I got to a room where a patient was up on a desk, waving a lamp, still plugged in and brightly glowing, and yelling “I’m not crazy!” which was doing surprisingly little to convince anybody. A staff member — an MHA, by the looks of him — sat on the ground by the desk, bleeding from the head, and looking slightly dazed. I had a little more sympathy for the man on the desk than the man under it, for some reason.
“Hi,” I said, as brightly as I could.
“Don’t touch me,” he said, fairly calmly, still brandishing his lamp.
“No problem,” I said, stepping out of the doorway. “Mind if I touch him?” I pointed to the dazed MHA.
I walked over and got him to his feet. To the man with the lamp, I said, “I’m just going to get him out of here and hand him over to the nurse. He seems to be upsetting you.”
“Uh. Okay,” he relaxed a bit, finally seeming to notice that the lamp in his hand. And that he was on the desk. He climbed down sheepishly and set the lamp down as I dragged the MHA outside the room. Aside from being dazed, he seemed okay, so I dumped him in a chair by the door and went back in.
I was followed by something I hadn’t seen on any ward during my entire tenure at the hospital — a psychiatrist. He stepped in, looked at the man now sitting at the desk, and said, “are you more angry or frightened right now?”
He gave this some thought, and said slowly, “frightened.”
The psychiatrist turned to me and said, “I think we’re okay here, I don’t want you to frighten him.”
The MHA was still sitting outside the room.
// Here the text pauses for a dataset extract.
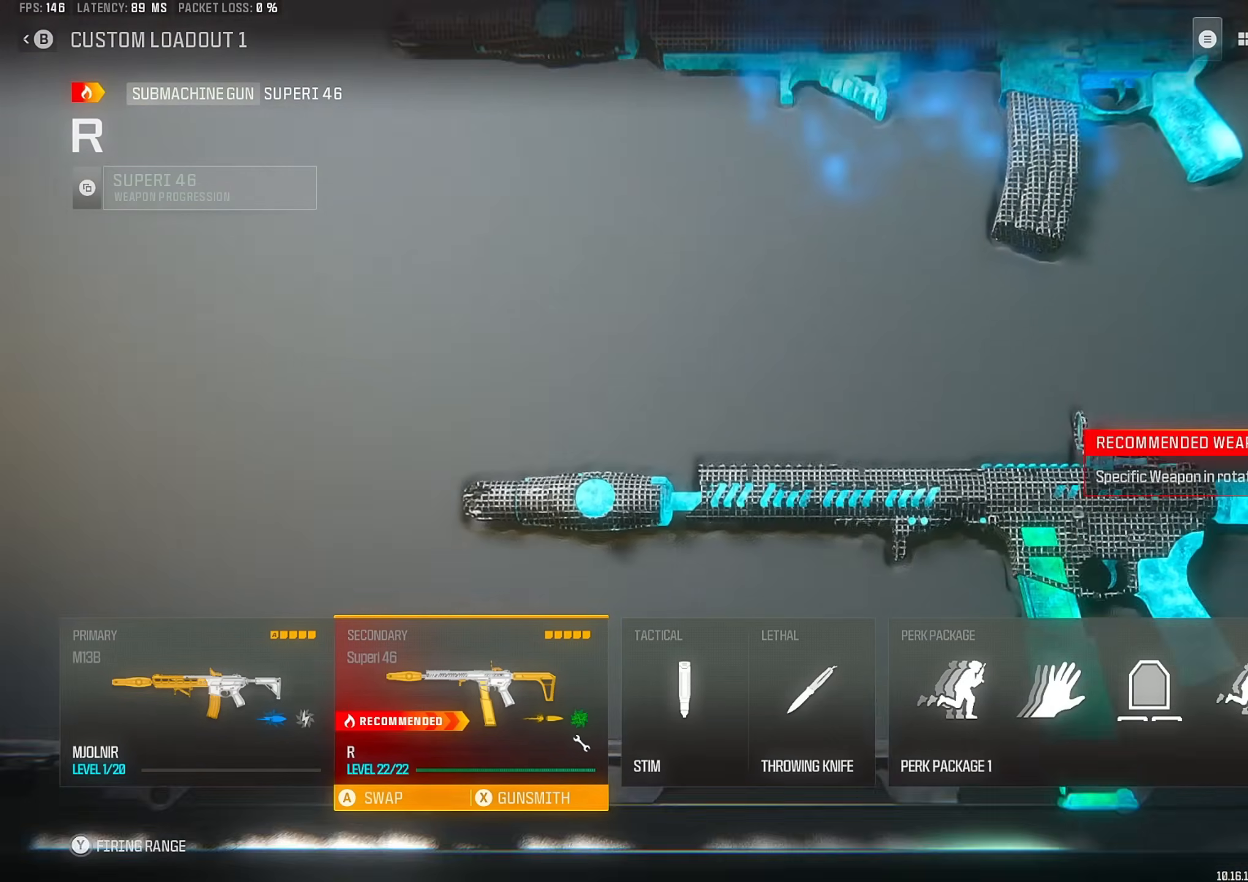
{"buttons": [], "left_stick": "center", "right_stick": "center", "events": [[233, "SQUARE", "down"], [350, "SQUARE", "up"]]}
Still rather dazed. Maybe a concussion. I half led, half dragged him to the nurse’s station, where I left him.
I returned to the day hall to find a man with a white headband and wristbands, neatly groomed moustache, clean, expensive tennis shoes, and an incongrously ratty-looking oversized t-shirt and shorts. “You there,” he addressed me as if I were his waiter, “I could use a hand here.”
I walked over and asked what I could do. “Any chance I can make a phone call?”
“Sure,” I said, pointing him to the pay phone.
He looked dejected. “I don’t suppose you’d loan me a quarter, would you?”
Because I had checked earlier, I knew for a fact I had a grand total of eleven cents in my pockets. “Just a minute,” I told him.
I walked back to the nurse’s station, where the MHA with the head would was lying on a bed behind the nurse… snoring. The nurse sat by the window, reading a magazine, and looked up at me.
“Hey, does that guy have a quarter in his pocket?” I asked.
Without a word, the nurse walked over and fished around in the snoring man’s pockets. In a moment, he produced a quarter, and handed it to me without a word. He went back to reading his magazine.
I went back to find the guy with the headbands talking to the guy who knows how to make silver watches out of nickels, nodding absently as he explained that “apparently, the police don’t like it when you try to play tennis naked.” He brightened when I handed him a quarter.
“Thank god,” he said. “My wife is going to kill me.”
“Yeah,” his friend agreed. “It’s too bad you didn’t get a nickel.”
The man with the lamp found me in the day hall next. “I just wanted to say thanks,” he said awkwardly. “You know, for not punching me or anything.”
“No problem,” I said brightly. “Hey, how did it go with the psychiatrist?”
“Well,” he said sadly, “he’s kind of a dick. I think I’m going to be stuck here for a while.”
A couple of weeks later, I got another shift in the intake ward. All the faces were new, as I should have expected, every patient who was there before either discharged or moved to a more permanent ward. Lamp guy and naked tennis guy had been discharged; nickel guy was committed to one of the long term wards, and I did see him now and again. He’d recognize me right away.
“Hey!” he’d call as soon as he saw me. “Did you ever find a nickel?”
Once, I actually had a nickel, which I handed to him. He examined it carefully, shook his head, and handed it back. “This one won’t work,” he told me. “It’s the wrong year. Keep looking, though, chief, I know you’ll do it.”